Les grands savants antiques, philosophiques, ne parvenaient ils pas à réfléchir sans avoir lu les livres, consulté les sites spécialisées, ou participé aux séminaires thématiques? Si oui, est ce si important ces bâtons ou béquilles qui viennent nous renforcer notre savoir? Ou alors, à partir du moment ces savoirs sont absorbés, ils deviennent une partie de nous même. Et par conséquent, ce bâton en devient en intérieur de nous, donc fait partie de nous.
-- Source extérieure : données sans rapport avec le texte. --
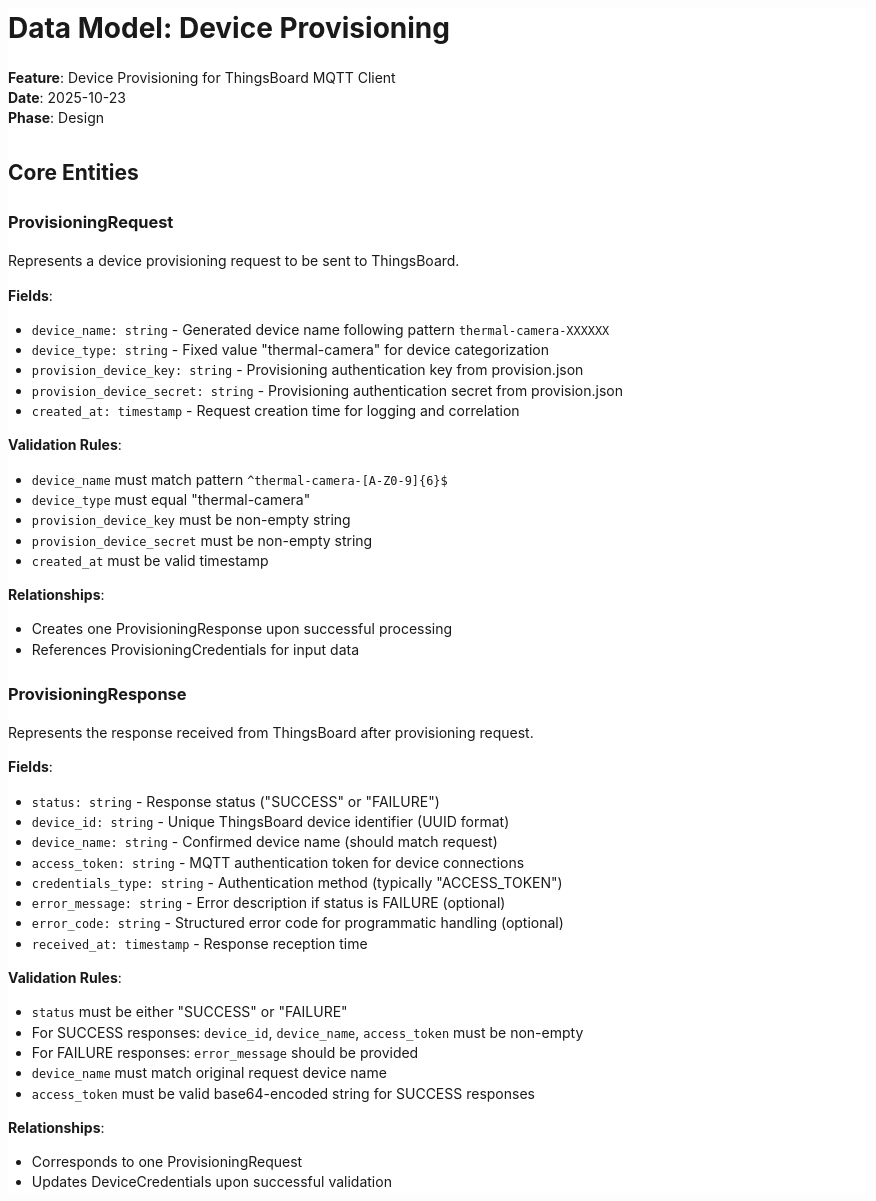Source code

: # Data Model: Device Provisioning

**Feature**: Device Provisioning for ThingsBoard MQTT Client  
**Date**: 2025-10-23  
**Phase**: Design

## Core Entities

### ProvisioningRequest
Represents a device provisioning request to be sent to ThingsBoard.

**Fields**:
- `device_name: string` - Generated device name following pattern `thermal-camera-XXXXXX`
- `device_type: string` - Fixed value "thermal-camera" for device categorization
- `provision_device_key: string` - Provisioning authentication key from provision.json
- `provision_device_secret: string` - Provisioning authentication secret from provision.json
- `created_at: timestamp` - Request creation time for logging and correlation

**Validation Rules**:
- `device_name` must match pattern `^thermal-camera-[A-Z0-9]{6}$`
- `device_type` must equal "thermal-camera"
- `provision_device_key` must be non-empty string
- `provision_device_secret` must be non-empty string
- `created_at` must be valid timestamp

**Relationships**:
- Creates one ProvisioningResponse upon successful processing
- References ProvisioningCredentials for input data

### ProvisioningResponse
Represents the response received from ThingsBoard after provisioning request.

**Fields**:
- `status: string` - Response status ("SUCCESS" or "FAILURE")
- `device_id: string` - Unique ThingsBoard device identifier (UUID format)
- `device_name: string` - Confirmed device name (should match request)
- `access_token: string` - MQTT authentication token for device connections
- `credentials_type: string` - Authentication method (typically "ACCESS_TOKEN")
- `error_message: string` - Error description if status is FAILURE (optional)
- `error_code: string` - Structured error code for programmatic handling (optional)
- `received_at: timestamp` - Response reception time

**Validation Rules**:
- `status` must be either "SUCCESS" or "FAILURE"
- For SUCCESS responses: `device_id`, `device_name`, `access_token` must be non-empty
- For FAILURE responses: `error_message` should be provided
- `device_name` must match original request device name
- `access_token` must be valid base64-encoded string for SUCCESS responses

**Relationships**:
- Corresponds to one ProvisioningRequest
- Updates DeviceCredentials upon successful validation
Sinon, tant que cette ambiguïté existe, nous risquerons fort de nous équiper de ce « bécile » pour finalement devenir imbéciles. Donc l’essentiel serait de ne tolérer aucun relâchement et travailler(ce mot qui induit par défaut de la douleur) sans cesse. Un peu comme la maladie d’Alzheimer, plus nous travaillons sur nos capacités intellectuelles, plus nous réduirons notre probabilité de contamination.


Maintenant revenons à l’intro du début de cet article, peut on être un « imbécile heureux »? Maitre Sponville pense que l’on ne peut pas(voir ci haut). Oui, le bonheur ne peut pas être fait d’ignorance et d’inconscience. D’ignorer les malheurs ne les efface pas, d’être inconscient ne veut nullement dire que les malheurs sont disparus ou n’existent pas. Néanmoins, j’ai quand même envie de dire que de façon indirecte l’ignorance et l’inconscience peuvent induire au bonheur. un être qui ne connait autre que ce qu’il a ne rêvera pas des choses qu’il ignore l’existence. Un bébé né et grandi sur une ile déserte ne va pas se mettre à rêver de prendre de l’avion ou aller jouer au Disneyland. Cependant, puisque je réfléchis à haute voix en écrivant, ce sont que des exemples extrêmes et imaginés. Est ce applicable dans la vraie vie? Un enfant qui vit dans un village reculé ne révéra pas de Newyork, peut on dire pour autant qu’il est heureux? Oui, parce qu’il n’espère pas aller dans une ville qu’il ne connait pas. Il n’aura pas de frustration à ce sujet. Mais il peut en avoir d’autres. D’avoir des habits neufs, un jouet qu’il aurait connu à la radio ou à la télé. Est ce que l’on est jamais satisfait, donc condamné à être malheureux? Donc vaut mieux être « imbécile » pour être « heureux »? Je n’ai pas de réponse pour l’instant même si j’ai envie de dire oui. Mais je remets quand même en question l’authenticité de cet état heureux.


Alors en résumé, que choisirais je d’être? Imbécile heureux ou intelligent malheureux? D’un point de vue objectif, il ne sera plus à moi d’y répondre. Et si cela ne dépend que de moi? Je ne sais pas non plus.